**** LISTED RECORDS ****
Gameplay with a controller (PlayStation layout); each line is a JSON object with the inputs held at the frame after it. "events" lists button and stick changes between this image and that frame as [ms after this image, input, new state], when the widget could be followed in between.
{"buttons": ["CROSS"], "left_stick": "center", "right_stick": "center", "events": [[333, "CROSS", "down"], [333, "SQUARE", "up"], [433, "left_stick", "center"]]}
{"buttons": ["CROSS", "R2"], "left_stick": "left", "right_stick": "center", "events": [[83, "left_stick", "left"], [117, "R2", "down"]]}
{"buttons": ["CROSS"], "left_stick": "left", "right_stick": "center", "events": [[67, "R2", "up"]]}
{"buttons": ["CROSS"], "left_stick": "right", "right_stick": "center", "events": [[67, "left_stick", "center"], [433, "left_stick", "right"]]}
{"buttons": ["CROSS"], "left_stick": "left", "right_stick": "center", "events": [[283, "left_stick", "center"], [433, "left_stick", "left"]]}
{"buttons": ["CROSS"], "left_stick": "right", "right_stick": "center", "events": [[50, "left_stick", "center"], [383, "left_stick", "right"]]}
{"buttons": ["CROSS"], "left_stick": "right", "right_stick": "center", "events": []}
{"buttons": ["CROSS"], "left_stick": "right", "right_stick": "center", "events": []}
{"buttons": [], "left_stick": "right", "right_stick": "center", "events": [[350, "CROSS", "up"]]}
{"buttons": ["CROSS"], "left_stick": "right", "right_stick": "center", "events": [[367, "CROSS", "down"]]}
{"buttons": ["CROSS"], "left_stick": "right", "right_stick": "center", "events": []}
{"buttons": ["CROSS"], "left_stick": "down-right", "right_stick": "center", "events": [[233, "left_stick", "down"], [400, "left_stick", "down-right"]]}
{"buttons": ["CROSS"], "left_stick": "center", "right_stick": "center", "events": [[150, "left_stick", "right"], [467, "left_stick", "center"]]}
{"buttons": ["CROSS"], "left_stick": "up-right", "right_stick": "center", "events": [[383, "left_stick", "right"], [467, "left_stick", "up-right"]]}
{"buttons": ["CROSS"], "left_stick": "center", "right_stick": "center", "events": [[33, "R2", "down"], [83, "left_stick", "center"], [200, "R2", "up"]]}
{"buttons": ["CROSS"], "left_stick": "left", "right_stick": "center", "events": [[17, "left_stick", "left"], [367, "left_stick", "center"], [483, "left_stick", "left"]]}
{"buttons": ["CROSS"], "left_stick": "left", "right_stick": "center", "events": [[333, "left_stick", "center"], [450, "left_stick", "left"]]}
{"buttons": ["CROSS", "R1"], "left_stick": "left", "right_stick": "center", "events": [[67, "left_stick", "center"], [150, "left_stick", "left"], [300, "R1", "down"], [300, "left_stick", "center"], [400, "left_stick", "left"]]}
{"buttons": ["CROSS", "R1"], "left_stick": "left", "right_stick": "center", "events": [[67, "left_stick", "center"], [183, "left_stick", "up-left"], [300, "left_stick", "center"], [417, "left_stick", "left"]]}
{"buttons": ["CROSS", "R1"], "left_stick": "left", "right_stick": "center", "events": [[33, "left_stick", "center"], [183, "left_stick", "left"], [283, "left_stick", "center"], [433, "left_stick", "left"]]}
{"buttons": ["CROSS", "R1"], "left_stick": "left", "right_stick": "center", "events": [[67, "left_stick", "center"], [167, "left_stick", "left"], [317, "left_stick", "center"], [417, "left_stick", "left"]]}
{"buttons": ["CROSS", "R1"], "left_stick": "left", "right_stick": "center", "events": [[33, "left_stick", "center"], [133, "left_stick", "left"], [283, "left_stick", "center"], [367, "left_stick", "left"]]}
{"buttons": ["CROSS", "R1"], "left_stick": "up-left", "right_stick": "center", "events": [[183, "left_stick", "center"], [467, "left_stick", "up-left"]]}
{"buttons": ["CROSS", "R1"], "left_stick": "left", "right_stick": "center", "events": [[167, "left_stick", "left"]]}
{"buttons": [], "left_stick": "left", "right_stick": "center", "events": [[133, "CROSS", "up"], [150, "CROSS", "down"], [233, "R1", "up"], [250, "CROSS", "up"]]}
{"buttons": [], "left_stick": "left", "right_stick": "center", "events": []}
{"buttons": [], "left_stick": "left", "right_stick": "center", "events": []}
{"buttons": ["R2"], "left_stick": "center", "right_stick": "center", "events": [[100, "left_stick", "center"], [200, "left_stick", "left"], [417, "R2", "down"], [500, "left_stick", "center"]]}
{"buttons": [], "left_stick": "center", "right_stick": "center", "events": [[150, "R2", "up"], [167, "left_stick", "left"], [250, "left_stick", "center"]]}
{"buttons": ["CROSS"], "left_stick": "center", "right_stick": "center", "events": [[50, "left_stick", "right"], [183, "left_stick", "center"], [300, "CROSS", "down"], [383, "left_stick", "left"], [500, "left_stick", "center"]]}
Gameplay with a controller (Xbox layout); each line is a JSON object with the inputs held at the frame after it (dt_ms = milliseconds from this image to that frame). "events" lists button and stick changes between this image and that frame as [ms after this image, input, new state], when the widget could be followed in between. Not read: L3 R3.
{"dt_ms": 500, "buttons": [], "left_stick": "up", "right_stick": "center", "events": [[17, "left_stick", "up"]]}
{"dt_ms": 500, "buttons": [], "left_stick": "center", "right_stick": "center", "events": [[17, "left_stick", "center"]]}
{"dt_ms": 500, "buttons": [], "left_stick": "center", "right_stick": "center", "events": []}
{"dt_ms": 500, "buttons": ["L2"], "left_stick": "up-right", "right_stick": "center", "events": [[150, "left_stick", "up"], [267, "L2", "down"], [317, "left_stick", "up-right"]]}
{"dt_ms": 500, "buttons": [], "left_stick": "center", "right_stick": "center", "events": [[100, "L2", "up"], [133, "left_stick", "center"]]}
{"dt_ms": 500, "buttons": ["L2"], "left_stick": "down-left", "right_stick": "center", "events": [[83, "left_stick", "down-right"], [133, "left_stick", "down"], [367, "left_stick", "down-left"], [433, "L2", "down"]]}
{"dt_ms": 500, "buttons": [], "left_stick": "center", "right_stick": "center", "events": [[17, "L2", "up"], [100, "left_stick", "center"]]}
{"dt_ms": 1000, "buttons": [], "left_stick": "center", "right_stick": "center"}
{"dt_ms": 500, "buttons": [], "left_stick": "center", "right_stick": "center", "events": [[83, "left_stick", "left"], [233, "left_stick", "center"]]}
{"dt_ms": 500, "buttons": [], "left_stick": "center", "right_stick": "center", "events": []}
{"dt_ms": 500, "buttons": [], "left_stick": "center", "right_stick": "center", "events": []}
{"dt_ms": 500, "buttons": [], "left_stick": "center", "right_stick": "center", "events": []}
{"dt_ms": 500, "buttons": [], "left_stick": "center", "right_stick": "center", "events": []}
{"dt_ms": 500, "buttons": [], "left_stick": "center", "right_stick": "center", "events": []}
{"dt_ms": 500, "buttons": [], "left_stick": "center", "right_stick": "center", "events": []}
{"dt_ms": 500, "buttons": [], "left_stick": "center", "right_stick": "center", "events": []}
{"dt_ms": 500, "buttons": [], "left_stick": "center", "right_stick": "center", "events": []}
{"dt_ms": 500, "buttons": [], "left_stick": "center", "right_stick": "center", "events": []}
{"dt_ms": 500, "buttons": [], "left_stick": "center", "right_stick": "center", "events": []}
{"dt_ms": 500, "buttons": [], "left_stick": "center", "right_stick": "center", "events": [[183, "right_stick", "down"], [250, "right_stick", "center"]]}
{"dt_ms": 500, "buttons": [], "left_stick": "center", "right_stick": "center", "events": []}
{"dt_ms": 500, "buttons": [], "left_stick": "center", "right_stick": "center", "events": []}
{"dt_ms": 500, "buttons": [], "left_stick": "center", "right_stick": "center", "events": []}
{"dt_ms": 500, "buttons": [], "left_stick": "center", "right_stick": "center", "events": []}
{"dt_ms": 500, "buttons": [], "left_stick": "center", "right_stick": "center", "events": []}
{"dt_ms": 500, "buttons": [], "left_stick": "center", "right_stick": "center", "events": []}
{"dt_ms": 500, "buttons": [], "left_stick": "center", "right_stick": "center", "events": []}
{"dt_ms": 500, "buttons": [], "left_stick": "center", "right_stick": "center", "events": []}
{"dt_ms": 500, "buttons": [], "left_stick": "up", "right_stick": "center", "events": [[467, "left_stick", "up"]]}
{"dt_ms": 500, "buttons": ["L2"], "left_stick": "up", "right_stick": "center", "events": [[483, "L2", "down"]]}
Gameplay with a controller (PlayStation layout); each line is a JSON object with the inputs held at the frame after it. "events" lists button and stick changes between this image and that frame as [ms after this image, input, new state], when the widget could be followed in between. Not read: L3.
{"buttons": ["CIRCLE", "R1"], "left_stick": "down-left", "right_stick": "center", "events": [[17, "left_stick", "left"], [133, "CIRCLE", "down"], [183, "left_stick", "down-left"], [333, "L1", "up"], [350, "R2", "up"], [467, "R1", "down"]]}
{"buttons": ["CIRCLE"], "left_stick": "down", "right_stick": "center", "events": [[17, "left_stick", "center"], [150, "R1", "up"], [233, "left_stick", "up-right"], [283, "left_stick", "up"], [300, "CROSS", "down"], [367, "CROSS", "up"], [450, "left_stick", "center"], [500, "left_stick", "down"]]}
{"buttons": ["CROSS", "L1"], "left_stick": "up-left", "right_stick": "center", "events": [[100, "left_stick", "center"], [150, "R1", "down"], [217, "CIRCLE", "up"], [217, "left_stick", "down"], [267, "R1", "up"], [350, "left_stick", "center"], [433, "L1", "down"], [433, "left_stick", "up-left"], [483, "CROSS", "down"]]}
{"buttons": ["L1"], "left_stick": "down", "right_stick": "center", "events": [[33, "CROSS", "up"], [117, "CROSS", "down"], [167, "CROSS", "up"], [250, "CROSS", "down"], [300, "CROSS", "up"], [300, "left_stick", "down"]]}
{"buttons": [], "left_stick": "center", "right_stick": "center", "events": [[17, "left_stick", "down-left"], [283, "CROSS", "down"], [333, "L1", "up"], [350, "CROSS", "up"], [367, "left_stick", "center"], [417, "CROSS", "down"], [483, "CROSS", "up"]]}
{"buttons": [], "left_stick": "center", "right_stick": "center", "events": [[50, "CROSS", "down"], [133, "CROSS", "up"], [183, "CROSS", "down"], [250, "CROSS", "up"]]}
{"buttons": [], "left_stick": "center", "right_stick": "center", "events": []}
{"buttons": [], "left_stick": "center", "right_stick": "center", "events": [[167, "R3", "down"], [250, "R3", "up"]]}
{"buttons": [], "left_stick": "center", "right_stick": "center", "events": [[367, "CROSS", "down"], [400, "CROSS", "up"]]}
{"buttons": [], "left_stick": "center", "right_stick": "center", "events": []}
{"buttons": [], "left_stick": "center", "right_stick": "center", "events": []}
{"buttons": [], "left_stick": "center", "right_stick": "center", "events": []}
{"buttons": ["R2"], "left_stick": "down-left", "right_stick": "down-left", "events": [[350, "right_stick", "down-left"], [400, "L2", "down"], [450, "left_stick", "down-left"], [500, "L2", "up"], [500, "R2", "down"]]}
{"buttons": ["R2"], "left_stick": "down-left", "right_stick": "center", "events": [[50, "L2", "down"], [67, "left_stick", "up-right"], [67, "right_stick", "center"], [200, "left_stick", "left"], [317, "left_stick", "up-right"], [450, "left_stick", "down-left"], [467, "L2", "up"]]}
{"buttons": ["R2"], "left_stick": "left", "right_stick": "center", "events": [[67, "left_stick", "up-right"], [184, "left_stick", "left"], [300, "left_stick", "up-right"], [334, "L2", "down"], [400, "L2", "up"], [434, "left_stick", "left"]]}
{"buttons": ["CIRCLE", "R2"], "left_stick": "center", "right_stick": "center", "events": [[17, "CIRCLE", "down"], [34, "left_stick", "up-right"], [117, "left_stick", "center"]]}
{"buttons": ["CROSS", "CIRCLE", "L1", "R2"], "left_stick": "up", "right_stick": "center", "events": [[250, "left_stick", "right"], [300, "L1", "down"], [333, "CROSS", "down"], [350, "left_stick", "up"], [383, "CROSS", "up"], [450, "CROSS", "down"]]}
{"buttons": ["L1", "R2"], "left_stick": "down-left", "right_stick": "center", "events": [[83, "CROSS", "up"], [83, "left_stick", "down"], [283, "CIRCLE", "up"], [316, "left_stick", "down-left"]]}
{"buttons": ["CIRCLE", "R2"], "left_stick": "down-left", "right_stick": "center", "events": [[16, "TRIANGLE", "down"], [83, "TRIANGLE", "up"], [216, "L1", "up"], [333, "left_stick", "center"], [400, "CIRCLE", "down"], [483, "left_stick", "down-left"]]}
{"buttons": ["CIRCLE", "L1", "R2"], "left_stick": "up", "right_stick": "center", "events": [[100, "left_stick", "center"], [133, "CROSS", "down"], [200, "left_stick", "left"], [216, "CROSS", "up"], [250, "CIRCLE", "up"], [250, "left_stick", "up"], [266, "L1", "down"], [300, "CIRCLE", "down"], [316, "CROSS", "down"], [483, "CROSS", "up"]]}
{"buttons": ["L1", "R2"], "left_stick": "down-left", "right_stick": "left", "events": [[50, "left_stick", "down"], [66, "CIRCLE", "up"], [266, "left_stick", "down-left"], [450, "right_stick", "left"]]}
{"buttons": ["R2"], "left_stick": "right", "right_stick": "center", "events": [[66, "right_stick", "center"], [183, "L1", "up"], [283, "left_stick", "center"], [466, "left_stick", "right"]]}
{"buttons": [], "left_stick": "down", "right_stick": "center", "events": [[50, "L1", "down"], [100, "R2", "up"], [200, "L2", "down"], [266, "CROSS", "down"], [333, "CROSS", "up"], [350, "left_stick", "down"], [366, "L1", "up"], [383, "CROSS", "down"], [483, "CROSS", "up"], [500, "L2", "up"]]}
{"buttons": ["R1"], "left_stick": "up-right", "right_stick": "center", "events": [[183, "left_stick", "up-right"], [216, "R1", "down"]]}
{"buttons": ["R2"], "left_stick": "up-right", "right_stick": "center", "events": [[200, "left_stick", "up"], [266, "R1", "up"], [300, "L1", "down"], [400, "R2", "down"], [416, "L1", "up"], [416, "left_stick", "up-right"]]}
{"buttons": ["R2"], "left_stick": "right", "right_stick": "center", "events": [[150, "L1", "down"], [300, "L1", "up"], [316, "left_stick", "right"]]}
****
**EXERCISE:** What are the lines of the data above that include the string "changes"? Copy them.

**EXPECTED ANSWER:**
Gameplay with a controller (PlayStation layout); each line is a JSON object with the inputs held at the frame after it. "events" lists button and stick changes between this image and that frame as [ms after this image, input, new state], when the widget could be followed in between.
Gameplay with a controller (Xbox layout); each line is a JSON object with the inputs held at the frame after it (dt_ms = milliseconds from this image to that frame). "events" lists button and stick changes between this image and that frame as [ms after this image, input, new state], when the widget could be followed in between. Not read: L3 R3.
Gameplay with a controller (PlayStation layout); each line is a JSON object with the inputs held at the frame after it. "events" lists button and stick changes between this image and that frame as [ms after this image, input, new state], when the widget could be followed in between. Not read: L3.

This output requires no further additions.